Results of free command:

total used free shared buffers cached
Mem: 7986 7934 52 0 9 2446
-/+ buffers/cache: 5478 2508
Swap: 17407 60 17347
This is the result on an ongoing basis, e.g. not even

a single CPU is being used, top consumer, is always ~8.5%.

My Question: What are my ways to track down the root of the high load?

Answer Source

Based on your free output, there are times when system memory is exhausted so swap buffer is used (see column used = 60). Total memory used used - (buffers + cached) which result almost zero. It means there are time when all physical RAM is consumed.

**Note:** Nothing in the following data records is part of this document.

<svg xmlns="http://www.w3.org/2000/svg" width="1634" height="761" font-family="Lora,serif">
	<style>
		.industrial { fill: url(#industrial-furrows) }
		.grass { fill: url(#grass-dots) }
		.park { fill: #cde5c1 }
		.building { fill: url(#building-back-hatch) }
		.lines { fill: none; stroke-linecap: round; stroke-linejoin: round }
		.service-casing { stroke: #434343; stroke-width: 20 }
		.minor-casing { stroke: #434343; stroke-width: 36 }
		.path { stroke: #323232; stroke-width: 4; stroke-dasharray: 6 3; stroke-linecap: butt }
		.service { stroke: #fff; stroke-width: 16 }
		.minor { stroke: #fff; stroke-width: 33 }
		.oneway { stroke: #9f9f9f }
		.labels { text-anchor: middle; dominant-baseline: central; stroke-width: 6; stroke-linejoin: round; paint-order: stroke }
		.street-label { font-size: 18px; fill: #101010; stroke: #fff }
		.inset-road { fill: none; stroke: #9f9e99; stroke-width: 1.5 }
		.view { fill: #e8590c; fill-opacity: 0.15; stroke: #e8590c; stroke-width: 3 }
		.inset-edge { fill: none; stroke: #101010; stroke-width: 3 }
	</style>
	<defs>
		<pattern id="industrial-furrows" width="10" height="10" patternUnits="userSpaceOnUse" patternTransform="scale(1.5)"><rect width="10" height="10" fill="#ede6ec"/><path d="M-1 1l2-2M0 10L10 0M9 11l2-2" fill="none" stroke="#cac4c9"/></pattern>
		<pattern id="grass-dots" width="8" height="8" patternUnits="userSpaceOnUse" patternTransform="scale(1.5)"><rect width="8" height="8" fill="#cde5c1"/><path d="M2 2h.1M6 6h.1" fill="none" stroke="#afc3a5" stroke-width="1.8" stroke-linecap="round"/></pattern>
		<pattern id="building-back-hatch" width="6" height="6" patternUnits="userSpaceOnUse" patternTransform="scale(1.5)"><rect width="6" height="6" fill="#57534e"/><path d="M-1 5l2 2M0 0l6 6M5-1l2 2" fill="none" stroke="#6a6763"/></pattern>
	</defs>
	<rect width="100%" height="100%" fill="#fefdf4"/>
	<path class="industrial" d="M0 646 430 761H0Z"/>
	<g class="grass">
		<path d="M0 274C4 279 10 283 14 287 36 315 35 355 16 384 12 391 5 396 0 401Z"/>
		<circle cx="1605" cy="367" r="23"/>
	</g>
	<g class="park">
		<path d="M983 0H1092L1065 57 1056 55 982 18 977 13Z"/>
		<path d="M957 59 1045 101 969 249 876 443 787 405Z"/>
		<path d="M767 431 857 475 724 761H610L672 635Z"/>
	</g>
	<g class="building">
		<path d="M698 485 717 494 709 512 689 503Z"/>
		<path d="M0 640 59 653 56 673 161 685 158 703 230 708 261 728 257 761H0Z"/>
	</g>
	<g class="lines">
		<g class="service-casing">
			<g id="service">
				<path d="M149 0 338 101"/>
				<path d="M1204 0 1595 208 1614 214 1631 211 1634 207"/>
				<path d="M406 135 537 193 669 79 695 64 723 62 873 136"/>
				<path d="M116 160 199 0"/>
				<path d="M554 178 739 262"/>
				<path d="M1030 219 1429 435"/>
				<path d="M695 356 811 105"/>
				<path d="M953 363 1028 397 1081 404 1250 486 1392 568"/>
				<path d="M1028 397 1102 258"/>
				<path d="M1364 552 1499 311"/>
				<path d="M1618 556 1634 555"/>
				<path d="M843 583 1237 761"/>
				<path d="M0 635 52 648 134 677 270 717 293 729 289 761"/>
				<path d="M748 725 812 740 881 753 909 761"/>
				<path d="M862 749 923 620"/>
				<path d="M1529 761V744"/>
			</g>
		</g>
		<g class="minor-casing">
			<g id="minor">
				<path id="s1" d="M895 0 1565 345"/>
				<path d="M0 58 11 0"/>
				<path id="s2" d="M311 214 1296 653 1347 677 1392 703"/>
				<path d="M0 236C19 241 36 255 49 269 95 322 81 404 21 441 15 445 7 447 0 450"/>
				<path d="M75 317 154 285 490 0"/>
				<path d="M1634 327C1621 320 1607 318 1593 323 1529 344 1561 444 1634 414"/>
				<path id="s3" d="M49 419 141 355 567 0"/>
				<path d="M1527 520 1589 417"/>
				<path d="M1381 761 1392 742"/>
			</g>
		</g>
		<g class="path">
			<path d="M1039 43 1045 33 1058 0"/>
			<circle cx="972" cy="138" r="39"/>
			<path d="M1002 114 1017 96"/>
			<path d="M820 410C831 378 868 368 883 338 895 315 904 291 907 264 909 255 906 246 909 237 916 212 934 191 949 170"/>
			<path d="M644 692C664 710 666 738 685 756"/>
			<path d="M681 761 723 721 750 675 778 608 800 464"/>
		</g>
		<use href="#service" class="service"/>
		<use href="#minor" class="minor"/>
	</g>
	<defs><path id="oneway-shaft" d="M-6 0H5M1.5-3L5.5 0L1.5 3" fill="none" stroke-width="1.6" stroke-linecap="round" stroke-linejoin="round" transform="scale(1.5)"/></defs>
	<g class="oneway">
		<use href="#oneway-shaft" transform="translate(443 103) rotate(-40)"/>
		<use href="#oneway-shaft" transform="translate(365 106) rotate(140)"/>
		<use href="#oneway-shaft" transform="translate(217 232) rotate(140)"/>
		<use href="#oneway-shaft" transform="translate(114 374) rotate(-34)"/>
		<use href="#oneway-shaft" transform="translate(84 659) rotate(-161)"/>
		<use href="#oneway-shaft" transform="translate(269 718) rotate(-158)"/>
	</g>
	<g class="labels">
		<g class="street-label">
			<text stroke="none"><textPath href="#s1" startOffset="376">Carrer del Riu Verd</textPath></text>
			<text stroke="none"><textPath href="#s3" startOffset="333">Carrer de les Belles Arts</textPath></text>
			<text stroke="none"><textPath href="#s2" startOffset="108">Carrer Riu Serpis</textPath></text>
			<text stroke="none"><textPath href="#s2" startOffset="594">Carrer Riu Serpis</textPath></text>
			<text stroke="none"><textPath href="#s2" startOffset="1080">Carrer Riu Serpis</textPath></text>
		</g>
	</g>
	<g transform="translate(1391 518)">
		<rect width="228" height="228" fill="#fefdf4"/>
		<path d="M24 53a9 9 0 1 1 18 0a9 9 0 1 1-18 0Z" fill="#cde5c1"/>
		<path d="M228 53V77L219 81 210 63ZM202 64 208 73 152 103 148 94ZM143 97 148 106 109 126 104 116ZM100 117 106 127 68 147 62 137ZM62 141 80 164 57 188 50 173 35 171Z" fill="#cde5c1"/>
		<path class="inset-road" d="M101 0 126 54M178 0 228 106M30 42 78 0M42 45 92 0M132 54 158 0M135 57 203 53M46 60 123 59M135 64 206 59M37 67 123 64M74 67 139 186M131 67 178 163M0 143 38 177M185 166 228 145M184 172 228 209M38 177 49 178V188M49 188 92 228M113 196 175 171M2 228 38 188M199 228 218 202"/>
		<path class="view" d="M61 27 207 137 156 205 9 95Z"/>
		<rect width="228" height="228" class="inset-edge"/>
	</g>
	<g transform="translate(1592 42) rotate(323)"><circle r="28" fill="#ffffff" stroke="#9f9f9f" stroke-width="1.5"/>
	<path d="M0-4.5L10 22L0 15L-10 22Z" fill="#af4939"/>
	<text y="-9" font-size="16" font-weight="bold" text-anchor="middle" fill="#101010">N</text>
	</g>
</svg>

For server, try to avoid page fault which may cause swapping data from system memory to swap buffer (or vice versa) as much as possible because accessing hard drive is very slow than system RAM.

In your top output, try to investigate wa column. Higher percentage value means CPU spend more times waiting for data IO from disk rather than doing meaningful computation.

Cpu(s): 87.3%us,  1.2%sy,  0.0%ni, 27.6%id,  0.0%wa,  0.0%hi,  0.0%si,  0.0%st

Try to reduce daemon or service that you do not need to reduce memory footprint and consider to add more RAM to the system.

For 2 CPU(s) server, ideal load is less than 2.0 (each CPU load is less than 1.0). Load of 8.0 means each CPU load is roughly 4.0 which is not very good.